MLE of multinomial distribution with missing values I am trying to solve a problem and the results I get seem counter-intuitive.
We randomly throw $n$ balls into an area partitioned into 3 bins $b_1,b_2,b_3$. The size of each bins is proportional to the probability the ball will fall in it. Let's call these probabilities $p_1,p_2,p_3$. This can be described by a multinomial distribution.
Now let's say I throw 12 balls, and I know how many landed in each bin ($x_1=3,x_2=6,x_3=3$).
I would like to estimate the size of the bin from the observations. For this I use Maximum Likelihood. It can be shown that the MLE will be $p_1=3/12,p_2=6/12,p_3=3/12$. This is pretty intuitive.

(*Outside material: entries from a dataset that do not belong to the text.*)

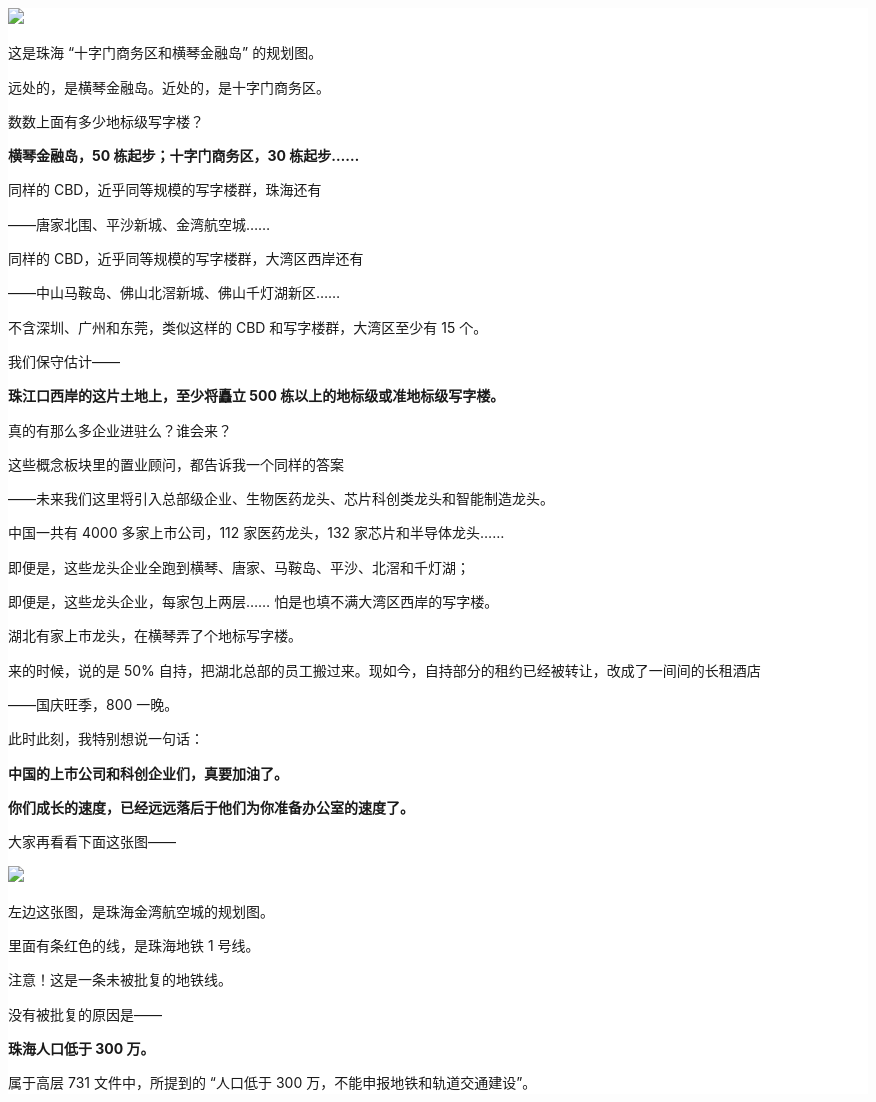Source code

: ![](https://images.weserv.nl/?url=https%3A//r.sinaimg.cn/large/article/0fec6773186d35ed889637783aed674e)

这是珠海 “十字门商务区和横琴金融岛” 的规划图。  

远处的，是横琴金融岛。近处的，是十字门商务区。

数数上面有多少地标级写字楼？

**横琴金融岛，50 栋起步；十字门商务区，30 栋起步……**

同样的 CBD，近乎同等规模的写字楼群，珠海还有

——唐家北围、平沙新城、金湾航空城……

同样的 CBD，近乎同等规模的写字楼群，大湾区西岸还有

——中山马鞍岛、佛山北滘新城、佛山千灯湖新区……

不含深圳、广州和东莞，类似这样的 CBD 和写字楼群，大湾区至少有 15 个。

我们保守估计——

**珠江口西岸的这片土地上，至少将矗立 500 栋以上的地标级或准地标级写字楼。**

真的有那么多企业进驻么？谁会来？

这些概念板块里的置业顾问，都告诉我一个同样的答案

——未来我们这里将引入总部级企业、生物医药龙头、芯片科创类龙头和智能制造龙头。

中国一共有 4000 多家上市公司，112 家医药龙头，132 家芯片和半导体龙头……

即便是，这些龙头企业全跑到横琴、唐家、马鞍岛、平沙、北滘和千灯湖；

即便是，这些龙头企业，每家包上两层…… 怕是也填不满大湾区西岸的写字楼。

湖北有家上市龙头，在横琴弄了个地标写字楼。

来的时候，说的是 50% 自持，把湖北总部的员工搬过来。现如今，自持部分的租约已经被转让，改成了一间间的长租酒店

——国庆旺季，800 一晚。

此时此刻，我特别想说一句话：

**中国的上市公司和科创企业们，真要加油了。**

**你们成长的速度，已经远远落后于他们为你准备办公室的速度了。**

大家再看看下面这张图——

![](https://images.weserv.nl/?url=https%3A//r.sinaimg.cn/large/article/2c0ddbe5752337b919956e95536d8dff)

左边这张图，是珠海金湾航空城的规划图。

里面有条红色的线，是珠海地铁 1 号线。

注意！这是一条未被批复的地铁线。

没有被批复的原因是——

**珠海人口低于 300 万。**

属于高层 731 文件中，所提到的 “人口低于 300 万，不能申报地铁和轨道交通建设”。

It turns out that the actual likelihood at this point is:
$L(p_1=0.25,p_2=0.5,p_3=0.25|x_1=3,x_2=6,x_3=3)=$
$=\frac{12!}{3!6!3!}0.25^30.6^60.25^6=0.07050$
Now, let's assume I knew in advance that $p_1=p_3$. How would that change my result? It would not - I would still get the same parameter values $p_1=0.25,p_2=0.5,p_3=0.25$.

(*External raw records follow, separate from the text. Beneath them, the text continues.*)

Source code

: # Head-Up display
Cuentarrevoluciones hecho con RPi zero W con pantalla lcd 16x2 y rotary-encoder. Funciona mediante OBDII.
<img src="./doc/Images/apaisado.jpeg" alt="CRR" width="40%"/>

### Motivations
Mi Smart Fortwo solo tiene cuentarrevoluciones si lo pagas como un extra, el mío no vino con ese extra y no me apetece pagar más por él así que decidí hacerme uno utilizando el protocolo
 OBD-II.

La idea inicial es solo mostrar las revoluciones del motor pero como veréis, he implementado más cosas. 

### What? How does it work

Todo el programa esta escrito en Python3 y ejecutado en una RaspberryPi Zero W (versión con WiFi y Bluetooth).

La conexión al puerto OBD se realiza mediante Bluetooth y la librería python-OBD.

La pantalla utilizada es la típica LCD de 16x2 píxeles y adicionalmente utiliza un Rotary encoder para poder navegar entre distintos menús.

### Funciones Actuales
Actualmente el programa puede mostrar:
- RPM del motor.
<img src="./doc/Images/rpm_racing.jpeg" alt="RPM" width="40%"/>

The twist comes now: let's assume I cannot observe balls that landed in $b_3$. If I know that 12 balls were thrown I am fine, since I can calculate $b_3=n-b_1-b_2=12-3-6=3$. but what happens if I don't know $n$?
I figure that in this case, I would need to estimate $x_3$ (or equivalently $n$) as well. However, if I use MLE, the results start looking weird. Intuitively, I would expect that if I observe $x_1=3,x_2=6$ and I know that $p_1=p_3$, then the MLE will probably be  $p_1=0.25,p_2=0.5,p_3=0.25,x_3=3$. However, it is clearly not the maximum, since for example:
$L(p_1=0.24,p_2=0.52,p_3=0.24|x_1=3,x_2=6,x_3=2)=$
$=\frac{11!}{3!6!2!}0.24^30.52^60.24^2=0.07273$
So from this it seems that $x_1=3,x_2=6,x_3=2$ is more likely than $x_1=3,x_2=6,x_3=3$ even if I know that $p_1=p_3$, which seems very counter-intuitive.

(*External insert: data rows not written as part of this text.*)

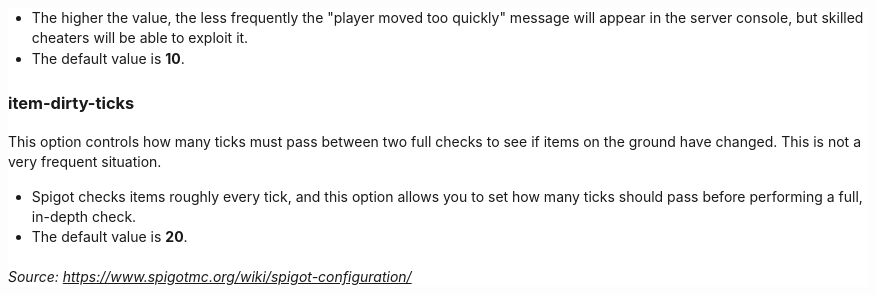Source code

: * The higher the value, the less frequently the "player moved too quickly" message will appear in the server console, but skilled cheaters will be able to exploit it.
* The default value is **10**.

### item-dirty-ticks
This option controls how many ticks must pass between two full checks to see if items on the ground have changed. This is not a very frequent situation.

* Spigot checks items roughly every tick, and this option allows you to set how many ticks should pass before performing a full, in-depth check.
* The default value is **20**.

###### Source: https://www.spigotmc.org/wiki/spigot-configuration/
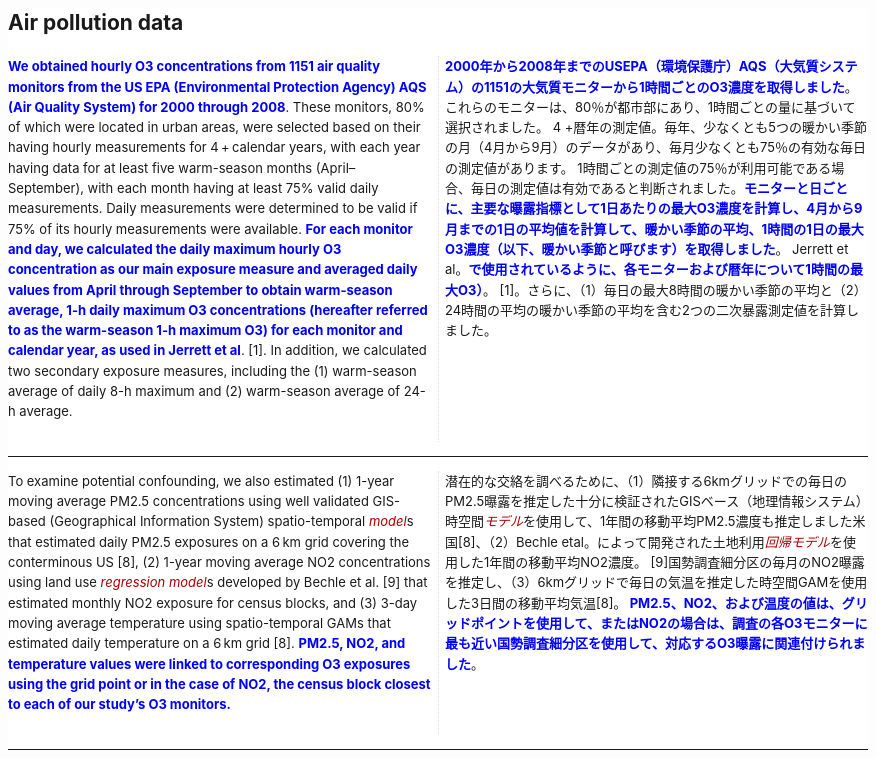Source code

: ## Air pollution data

<div style="-webkit-column-count: 2; -moz-column-count: 2; column-count: 2; -webkit-column-rule: 1px dotted #e0e0e0; -moz-column-rule: 1px dotted #e0e0e0; column-rule: 1px dotted #e0e0e0;">
    <div style="display: inline-block;">
        <font size=2.5><font color=#0000ff><b>We obtained hourly O3 concentrations from 1151 air quality monitors from the US EPA (Environmental Protection Agency) AQS (Air Quality System) for 2000 through 2008</b></font>. These monitors, 80% of which were located in urban areas, were selected based on their having hourly measurements for 4 + calendar years, with each year having data for at least five warm-season months (April–September), with each month having at least 75% valid daily measurements. Daily measurements were determined to be valid if 75% of its hourly measurements were available. <font color=#0000ff><b>For each monitor and day, we calculated the daily maximum hourly O3 concentration as our main exposure measure and averaged daily values from April through September to obtain warm-season average, 1-h daily maximum O3 concentrations (hereafter referred to as the warm-season 1-h maximum O3) for each monitor and calendar year, as used in Jerrett et al</b></font>. [1]. In addition, we calculated two secondary exposure measures, including the (1) warm-season average of daily 8-h maximum and (2) warm-season average of 24-h average.</font>
    </div>
<br> <br>
    <div style="display: inline-block;">
        <font size=2.5><font color=#0000ff><b>2000年から2008年までのUSEPA（環境保護庁）AQS（大気質システム）の1151の大気質モニターから1時間ごとのO3濃度を取得しました</b></font>。これらのモニターは、80％が都市部にあり、1時間ごとの量に基づいて選択されました。 4 +暦年の測定値。毎年、少なくとも5つの暖かい季節の月（4月から9月）のデータがあり、毎月少なくとも75％の有効な毎日の測定値があります。 1時間ごとの測定値の75％が利用可能である場合、毎日の測定値は有効であると判断されました。<font color=#0000ff><b>モニターと日ごとに、主要な曝露指標として1日あたりの最大O3濃度を計算し、4月から9月までの1日の平均値を計算して、暖かい季節の平均、1時間の1日の最大O3濃度（以下、暖かい季節と呼びます）を取得しました</b></font>。 Jerrett et al。<font color=#0000ff><b>で使用されているように、各モニターおよび暦年について1時間の最大O3）</b></font>。 [1]。さらに、（1）毎日の最大8時間の暖かい季節の平均と（2）24時間の平均の暖かい季節の平均を含む2つの二次暴露測定値を計算しました。</font>
    </div>
</div>
<hr>

<div style="-webkit-column-count: 2; -moz-column-count: 2; column-count: 2; -webkit-column-rule: 1px dotted #e0e0e0; -moz-column-rule: 1px dotted #e0e0e0; column-rule: 1px dotted #e0e0e0;">
    <div style="display: inline-block;">
        <font size=2.5>To examine potential confounding, we also estimated (1) 1-year moving average PM2.5 concentrations using well validated GIS-based (Geographical Information System) spatio-temporal <font color=#AA0000><i>model</i></font>s that estimated daily PM2.5 exposures on a 6 km grid covering the conterminous US [8], (2) 1-year moving average NO2 concentrations using land use <font color=#AA0000><i>regression</i></font> <font color=#AA0000><i>model</i></font>s developed by Bechle et al. [9] that estimated monthly NO2 exposure for census blocks, and (3) 3-day moving average temperature using spatio-temporal GAMs that estimated daily temperature on a 6 km grid [8]. <font color=#0000ff><b>PM2.5, NO2, and temperature values were linked to corresponding O3 exposures using the grid point or in the case of NO2, the census block closest to each of our study’s O3 monitors.</b></font></font>
    </div>
<br> <br>
    <div style="display: inline-block;">
        <font size=2.5>潜在的な交絡を調べるために、（1）隣接する6kmグリッドでの毎日のPM2.5曝露を推定した十分に検証されたGISベース（地理情報システム）時空間<font color=#AA0000><i>モデル</i></font>を使用して、1年間の移動平均PM2.5濃度も推定しました米国[8]、（2）Bechle etal。によって開発された土地利用<font color=#AA0000><i>回帰</i></font><font color=#AA0000><i>モデル</i></font>を使用した1年間の移動平均NO2濃度。 [9]国勢調査細分区の毎月のNO2曝露を推定し、（3）6kmグリッドで毎日の気温を推定した時空間GAMを使用した3日間の移動平均気温[8]。<font color=#0000ff><b> PM2.5、NO2、および温度の値は、グリッドポイントを使用して、またはNO2の場合は、調査の各O3モニターに最も近い国勢調査細分区を使用して、対応するO3曝露に関連付けられました</b></font>。</font>
    </div>
</div>
<hr>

My questions are whether my logic is sound, whether my intuition is misleading me and whether this is the correct way to estimate the parameters and missing data.
EDIT:
For future reference, I found this highly relevant paper, which addresses this exact problem. It also discusses the slight skew mentioned in whuber's answer.
 A: One way to square your intuition with ML is to recognize that ML estimates are often biased.  The ML estimate of $N$ looks like it's biased a little low.
There are only two parameters, $N$ and $p=p_1$, because $p_3=p_1=p$ and $p_2 = 1-p_1-p_3 = 1-2p$.  The log likelihood for observations $(a,b)$ is
$$\log(\Lambda) = \log\binom{N}{a,b,N-a-b} + (N-b)\log(p) + b\log(1-2p)$$
which for any $N$ is maximized at the unique zero of its derivative, $p = (N-b)/(2N)$. It is apparent, too, that as a function of $N$ this is concave downward. Thus to obtain the MLE for $N$ we can scan over $N=a+b, a+b+1, \ldots$ until finding a maximum.  (There are more efficient ways, but this works well enough.)  For example, with $(a,b)=(3,6)$, the maximum occurs for $\widehat{N}=11$ where $\hat{p} = 5/22$.
Here is a histogram of $10^5$ iid draws of this MLE from a Multinomial$(12; 1/4, 1/2, 1/4)$ distribution:

The shift to a peak at $\widehat{N}=11$ is clear.  For larger $N$ the shift still appears to be leftwards by only a small amount.  Here is a histogram from a simulation with a Multinomial$(120; 1/4, 1/2, 1/4)$ distribution:

The bias looks like a shift of $1$ or $2$ leftwards (the peak is at $119$ and the mean is $118.96$), but certainly there is not a proportional shift to $11/12 * 120 = 110$.
Although (because $N$ must be integral) some care should be used in applying standard ML results, the mathematical formulation of the likelihood makes sense for non-integral $N$ (via Gamma functions), so you're probably ok using the usual ML-based confidence intervals, etc.